The agency offers, as an example of a high-quality investment for long-term investors, a low-cost, index-tracking target-date fund “consistent with the investor’s future risk appetite trajectory.”
For a shorter time period of five to 10 years, the Labor Department said a “risk-matched balanced fund or combination of funds” was an example of a recommendation also “likely to be sound” from that “prevailing” point of view.
“We plan for this low fee streamlined exemption to move forward with the rest of the proposal, and, if it can be worked out, adopted as part of the final exemptions,” the agency said in an emailed statement. “An important part of this whole process is getting constructive public feedback and this includes how best to operationalize this exemption. We have been talking with various stakeholders on this and other issues and look forward to receiving formal comments when the proposal opens for public comment” on April 20.
NARROW RANGE OF PRODUCTS
The proposal raised the possibility that standards regulators apply to investment advice could steer investors to a far narrower range of products and providers. In the case of index-tracking target-date funds, just 11 U.S. fund companies offer such products and one company, the Vanguard Group Inc., controls 81% of the $252 billion market, according to Morningstar Inc.
“After adjusting for fees and cost differentials, it is not clear that passively managed funds outperform actively managed funds,” said Ron A. Rhoades, a professor and prominent advocate of fiduciary standards. He said the funds often incur market costs when they are forced to trade as the index’s components change.
“Fiduciary due diligence requires much more than a simple comparison of annual expense ratios,” he said.
A spokesman for the Investment Company Institute, a trade group for the $17 trillion industry that includes mutual funds, pointed to a statement the organization made Wednesday that “investors must be able to have the choices they need to make sound investment decisions.”
“That includes the choice between active and passive,” the spokesman, Mike McNamee, said Friday.
Vanguard officials are still reviewing the proposal.

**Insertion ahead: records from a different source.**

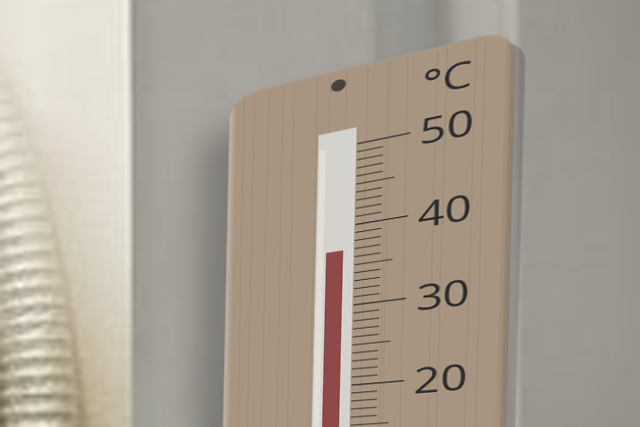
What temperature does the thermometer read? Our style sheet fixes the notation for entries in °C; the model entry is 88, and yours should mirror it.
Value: 37
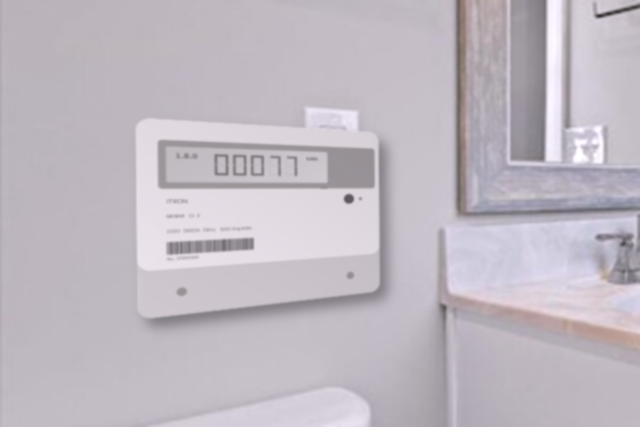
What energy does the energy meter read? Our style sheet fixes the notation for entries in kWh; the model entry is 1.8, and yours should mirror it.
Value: 77
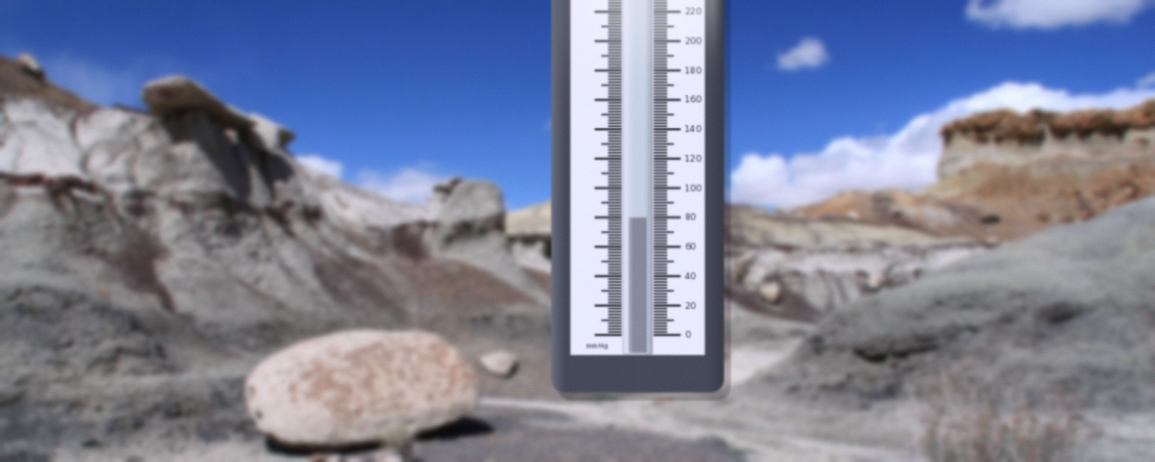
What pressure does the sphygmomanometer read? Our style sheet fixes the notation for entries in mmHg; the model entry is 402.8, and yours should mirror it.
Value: 80
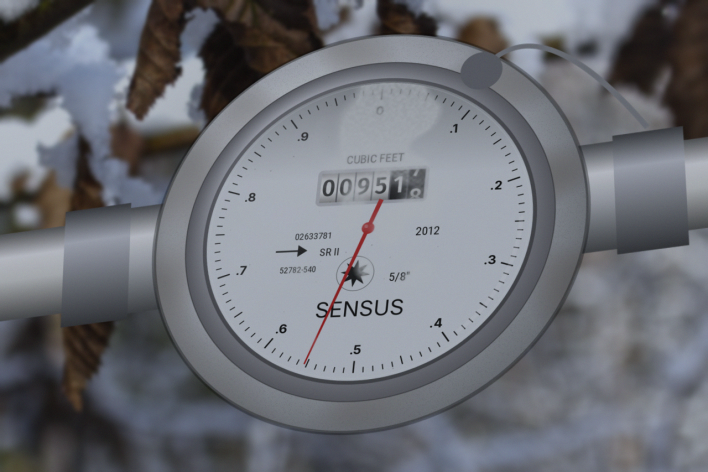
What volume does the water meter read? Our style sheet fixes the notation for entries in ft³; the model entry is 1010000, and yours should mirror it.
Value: 9517.55
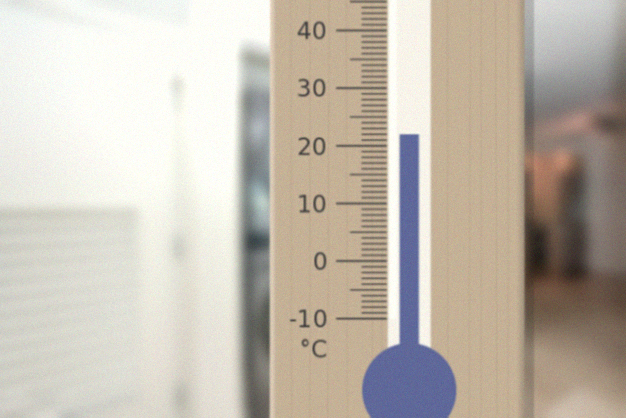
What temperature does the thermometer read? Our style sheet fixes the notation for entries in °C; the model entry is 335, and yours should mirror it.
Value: 22
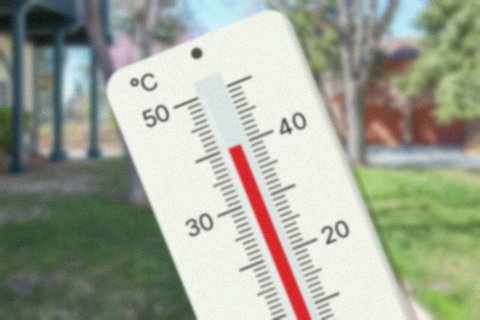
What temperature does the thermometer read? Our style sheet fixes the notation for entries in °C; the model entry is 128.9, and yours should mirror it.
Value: 40
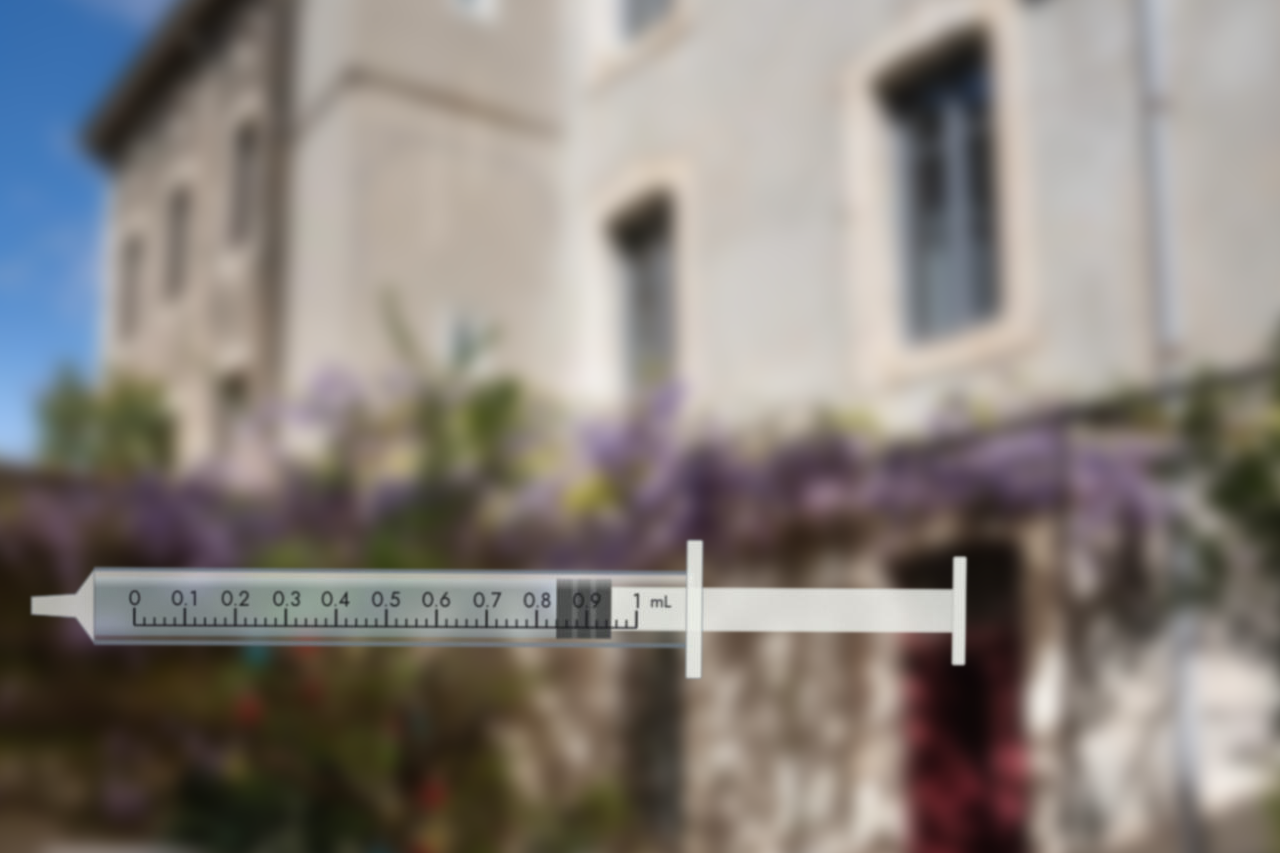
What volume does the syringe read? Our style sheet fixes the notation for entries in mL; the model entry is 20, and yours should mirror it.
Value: 0.84
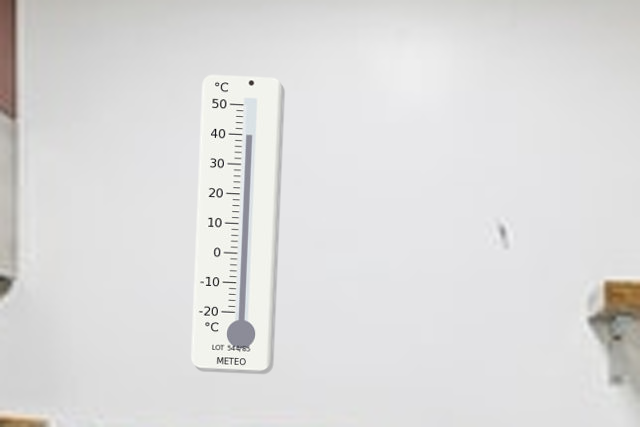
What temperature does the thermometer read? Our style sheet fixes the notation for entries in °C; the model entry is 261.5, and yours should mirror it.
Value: 40
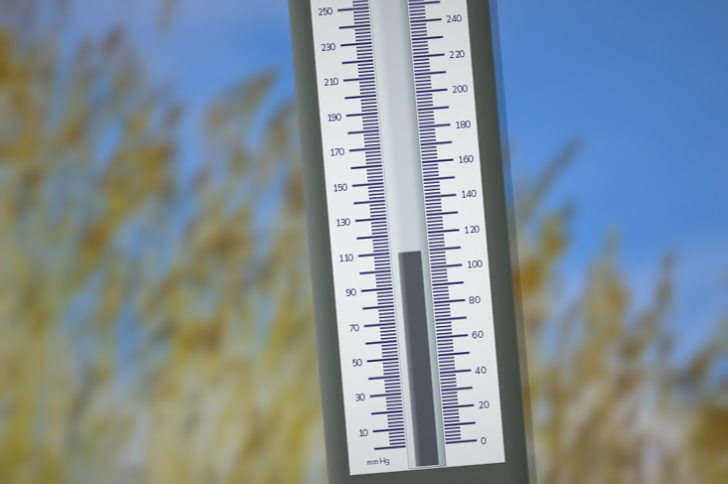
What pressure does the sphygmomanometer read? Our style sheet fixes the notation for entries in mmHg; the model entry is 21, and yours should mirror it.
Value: 110
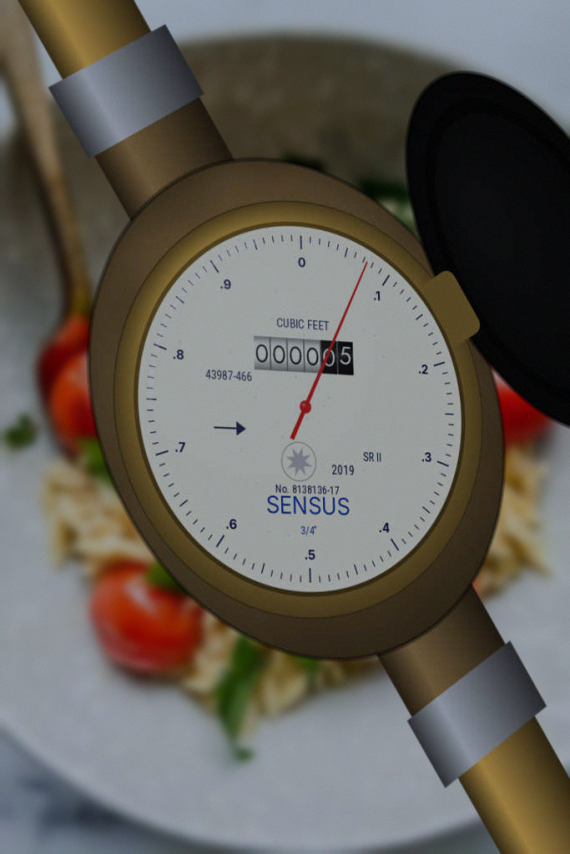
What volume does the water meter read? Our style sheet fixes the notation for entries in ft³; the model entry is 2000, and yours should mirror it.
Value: 5.07
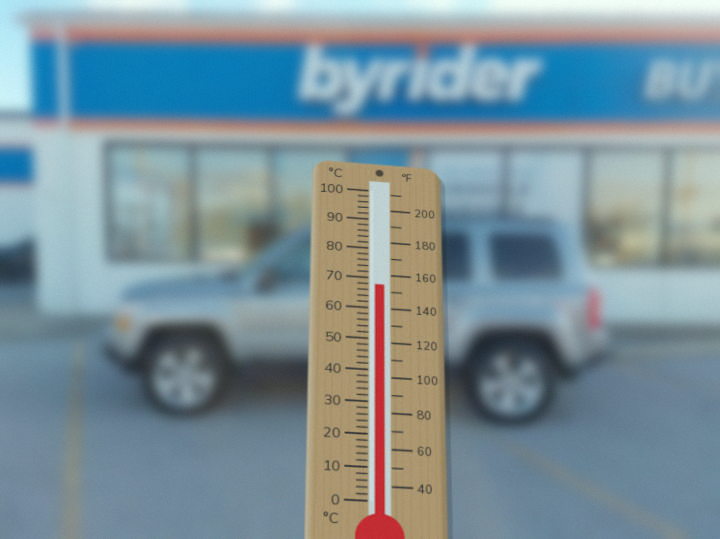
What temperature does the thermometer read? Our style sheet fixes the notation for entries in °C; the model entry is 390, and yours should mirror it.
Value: 68
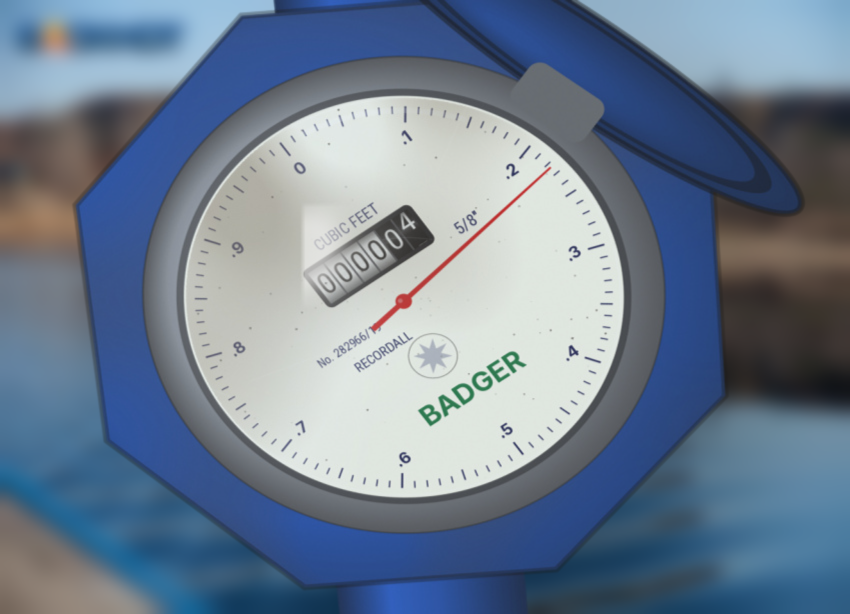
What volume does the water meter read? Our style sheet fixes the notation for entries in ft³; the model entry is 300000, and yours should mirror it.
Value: 4.22
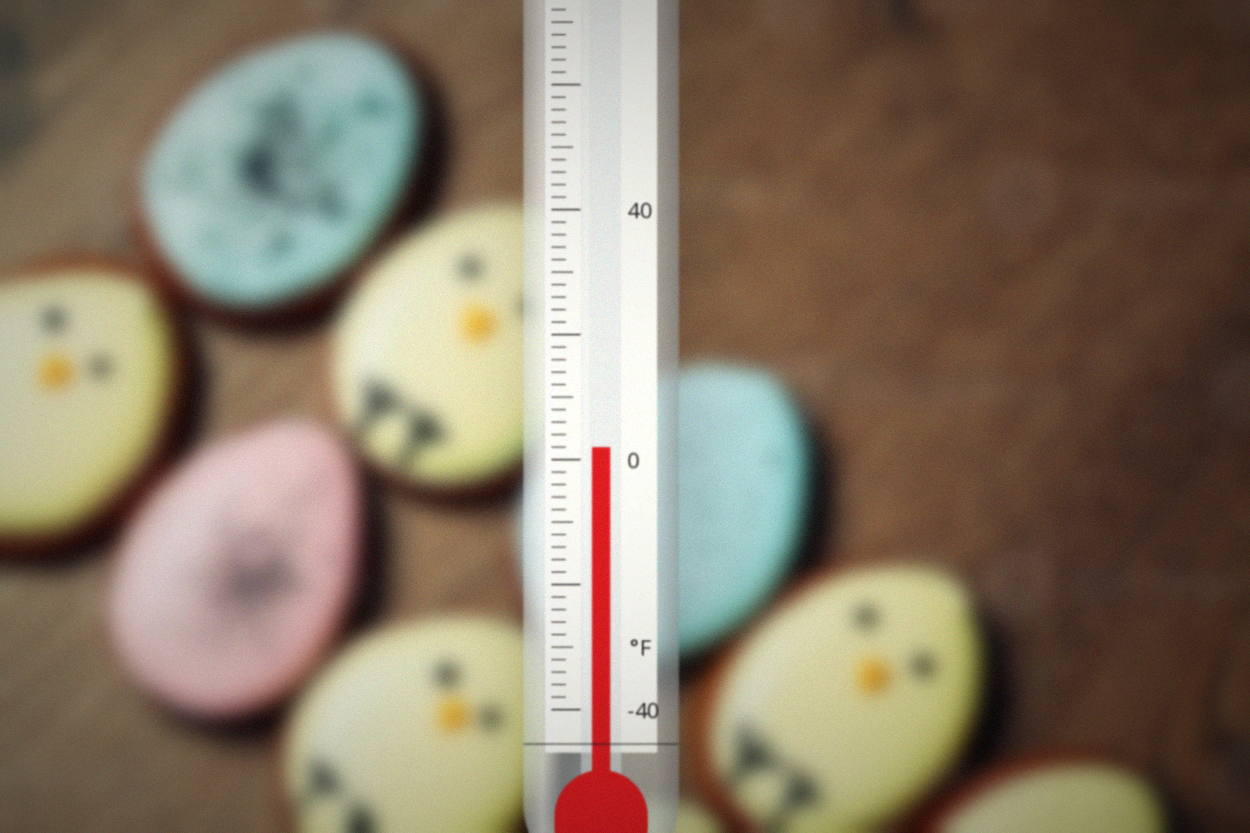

“We look forward to working with the DOL to ensure that its proposal both protects investors and enables them to have continued access to much needed advice,” said Vanguard spokesman David Hoffman.
MORE-STRINGENT STANDARD
The more-stringent standard for brokers sought by the proposal is at the heart of a regulation that seeks to limit conflicts of interest for retirement advice. The White House Council of Economic Advisers has said conflicted retirement-savings advice costs investors up to $17 billion annually. President Barack Obama has personally voiced support for the DOL proposal.
Unlike the standard that exists today, firms would be allowed set their own compensation models for these fiduciaries. Brokers could be paid for their services in a variety of ways, including through commissions, revenue sharing and so-called “12b-1” fees paid by the companies that sell investment products.
In order to be allowed to be paid that way, the broker or their firm would have to demonstrate they are acting as fiduciaries. Among other things, they would have to adopt policies to prevent harm from conflicts of interest and receive “reasonable” compensation.
But the so-called “low-fee streamlined exemption” would allow brokerage firms to sidestep some of those requirements “without satisfying some or all of the conditions.”
It’s unclear whether the examples of balanced funds and index-tracking target-date funds reflect the federal government’s views about the superiority of passive investing or were just examples. A spokesman for the agency, Michael Trupo, did not respond to a request for comment.